PUMA’s profits from sales of the replica fanwear for the Unity Kits will help fund biodiversity programs in Africa, and in particular endangered species on the continent such as lions, elephants, gorillas and the desert fox. The sportlifestyle company has a host of other gear designed to generate additional funds to support biodiversity, including PUMA Unity t-shirts and PUMA Lacelets, collectable shoe laces featuring patterns from world-renowned artist Kehinde Wiley. These products all bear the PUMA Yellow “life” Label, which gives consumers an easy way to identify products that benefit projects supported by PUMAVision, PUMA's Corporate Social Responsibility Program. A portion of the profits from the Yellow “life” label products will also go to fund the biodiversity programmes.

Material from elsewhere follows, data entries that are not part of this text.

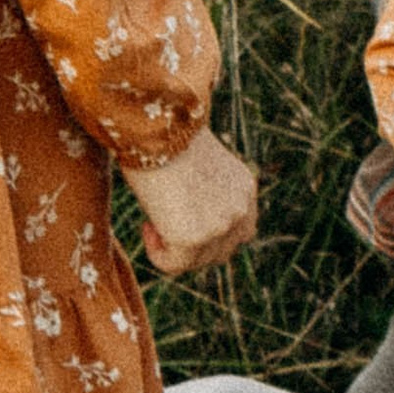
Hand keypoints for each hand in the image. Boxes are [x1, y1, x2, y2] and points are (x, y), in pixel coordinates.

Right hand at [123, 126, 257, 276]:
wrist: (155, 127)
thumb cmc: (166, 138)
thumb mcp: (199, 167)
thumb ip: (207, 196)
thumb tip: (190, 220)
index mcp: (245, 188)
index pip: (239, 231)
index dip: (208, 231)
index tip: (181, 213)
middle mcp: (241, 209)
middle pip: (221, 252)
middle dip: (191, 245)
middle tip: (162, 222)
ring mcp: (221, 226)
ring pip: (196, 261)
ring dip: (172, 248)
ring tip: (153, 221)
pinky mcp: (193, 239)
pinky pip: (173, 265)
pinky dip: (157, 254)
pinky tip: (147, 227)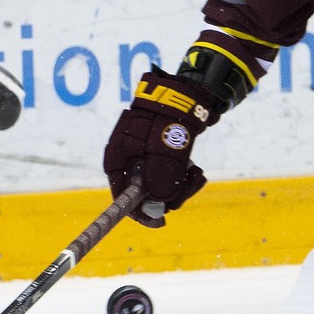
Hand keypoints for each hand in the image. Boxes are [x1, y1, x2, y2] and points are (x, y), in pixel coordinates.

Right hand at [102, 67, 220, 226]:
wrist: (184, 91)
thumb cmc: (168, 119)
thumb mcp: (164, 153)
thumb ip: (159, 181)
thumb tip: (159, 206)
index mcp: (118, 159)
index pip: (121, 195)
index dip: (137, 212)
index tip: (158, 222)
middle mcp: (128, 161)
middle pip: (143, 195)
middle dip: (168, 196)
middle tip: (188, 186)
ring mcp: (144, 158)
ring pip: (159, 187)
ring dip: (180, 187)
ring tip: (195, 174)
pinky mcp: (159, 155)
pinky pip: (169, 177)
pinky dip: (183, 178)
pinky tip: (195, 170)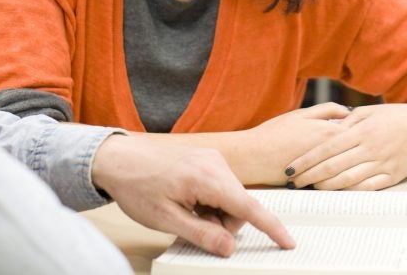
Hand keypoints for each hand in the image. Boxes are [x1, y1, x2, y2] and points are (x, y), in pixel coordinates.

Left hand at [90, 134, 294, 256]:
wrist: (119, 159)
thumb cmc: (137, 187)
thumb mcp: (167, 220)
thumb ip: (202, 235)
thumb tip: (229, 248)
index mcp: (208, 178)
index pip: (248, 208)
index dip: (271, 228)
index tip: (288, 242)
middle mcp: (216, 164)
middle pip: (239, 206)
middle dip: (223, 224)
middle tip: (193, 228)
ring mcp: (213, 159)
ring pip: (230, 198)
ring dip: (215, 214)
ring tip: (185, 212)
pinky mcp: (208, 159)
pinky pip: (221, 187)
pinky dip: (210, 202)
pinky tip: (188, 201)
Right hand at [239, 102, 352, 184]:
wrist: (254, 157)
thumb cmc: (275, 133)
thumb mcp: (301, 114)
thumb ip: (327, 110)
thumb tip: (348, 112)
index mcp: (330, 132)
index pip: (359, 131)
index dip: (363, 130)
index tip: (363, 129)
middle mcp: (332, 153)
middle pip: (358, 152)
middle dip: (361, 148)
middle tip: (362, 146)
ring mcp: (326, 171)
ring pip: (350, 168)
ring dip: (353, 164)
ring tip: (353, 160)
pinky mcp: (318, 184)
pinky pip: (337, 180)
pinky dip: (341, 176)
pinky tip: (339, 173)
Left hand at [285, 99, 406, 190]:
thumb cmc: (397, 116)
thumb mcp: (370, 112)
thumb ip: (347, 122)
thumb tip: (327, 131)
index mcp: (362, 131)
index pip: (326, 149)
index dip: (306, 161)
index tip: (290, 169)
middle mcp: (370, 149)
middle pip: (332, 167)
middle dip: (309, 177)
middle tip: (293, 183)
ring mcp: (382, 164)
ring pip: (348, 180)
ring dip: (326, 187)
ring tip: (311, 188)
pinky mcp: (393, 176)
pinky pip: (367, 188)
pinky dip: (350, 192)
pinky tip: (337, 193)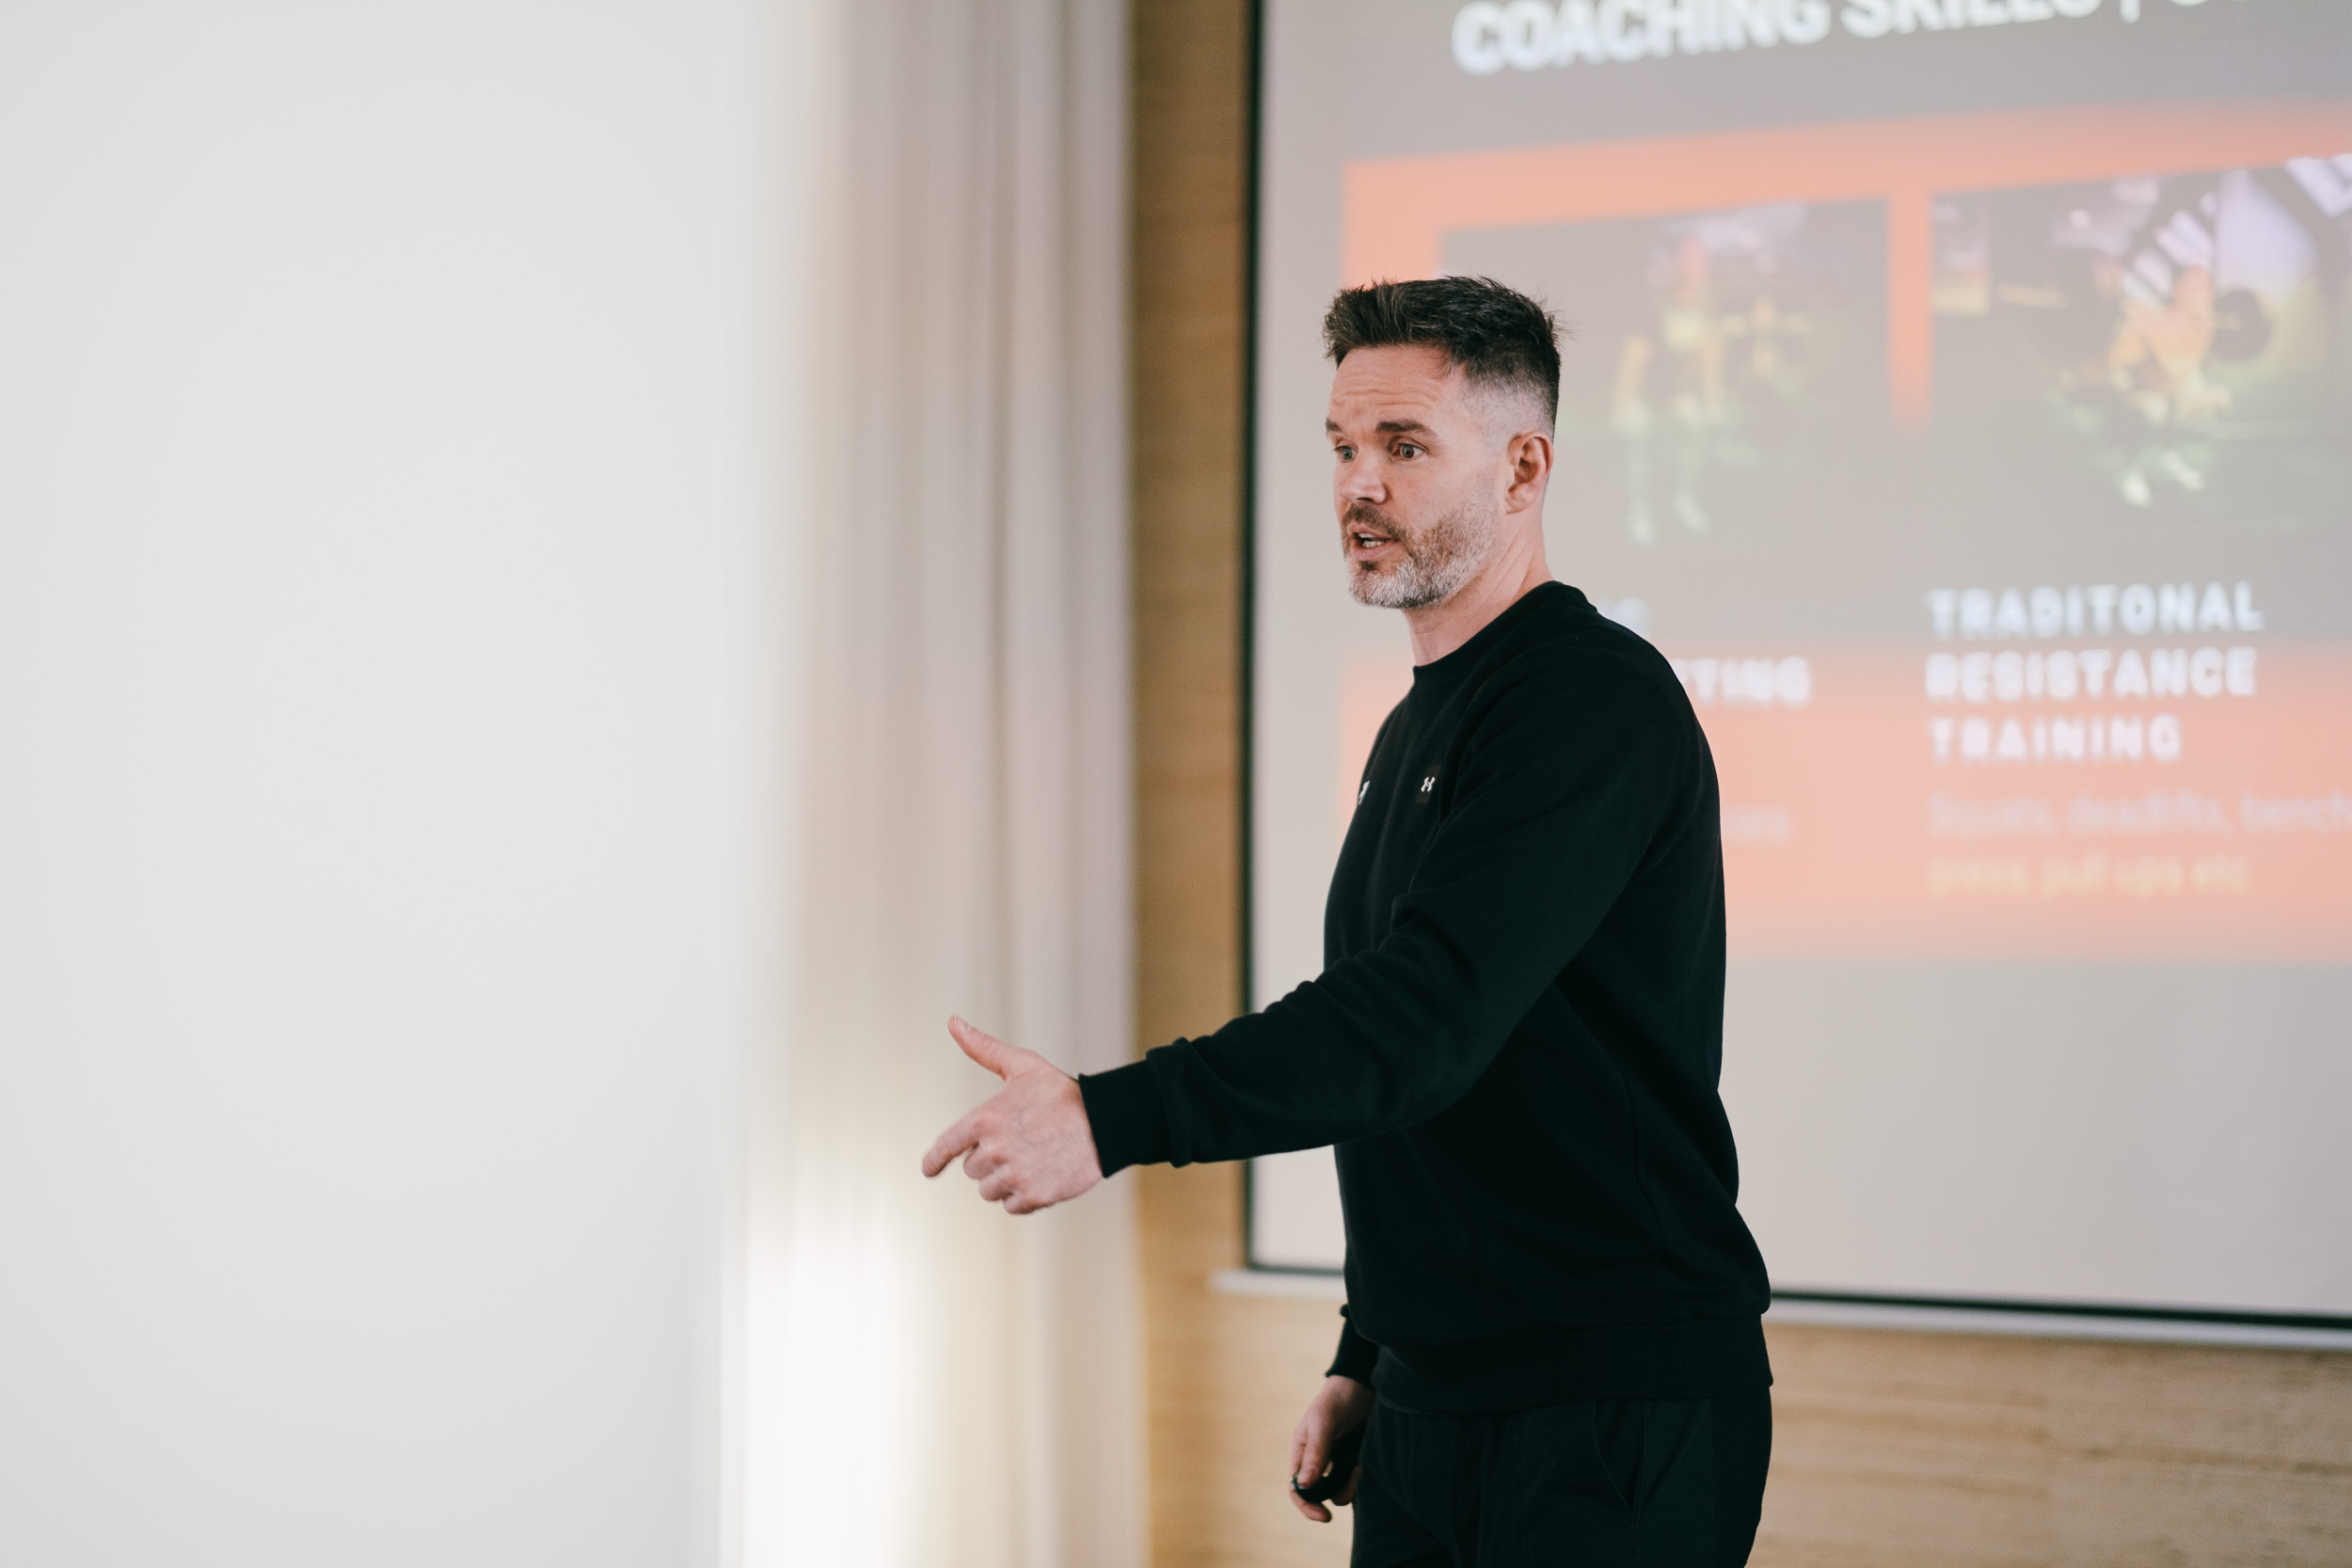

“In 2010, Africa will be at the centre of the footballing world. The ‘Play for Life’ campaign and the release of the Africa Unity Kit is a powerful statement for PUMA. PUMA is creating a unique kit embracing the diversity of African Nations teams while valuing the unity of players and supporters towards a common goal,” said Jochen Zeitz, Chairman and CEO, PUMA AG who helped launch the Africa Unity Kit. “Biodiversity and therefore valuing and protecting all life on our planet is a huge issue, not only in Africa, but around the world – and we are proud to partner with UNEP to raise both awareness and funds through the sale of our Unity products.”

“As the whole planet comes together for the World Cup, 2010 marks the year when people around the world will unite to conserve the planet’s almost priceless natural resource – its biodiversity. UNEP is delighted to partner with PUMA to bring this important message to millions of fans,” said Angela Cropper, UNEP’s Deputy Executive Director, at the press conference. “The planet’s living organisms are the building blocks of the multi-trillion dollar services–from freshwater to agricultural nutrients–that underpin all life on Earth including its economic, social and sporting life. Bringing together the public’s global passion for football with its global passion for animals, plants and other life-forms surely makes a match-winning team,” she added.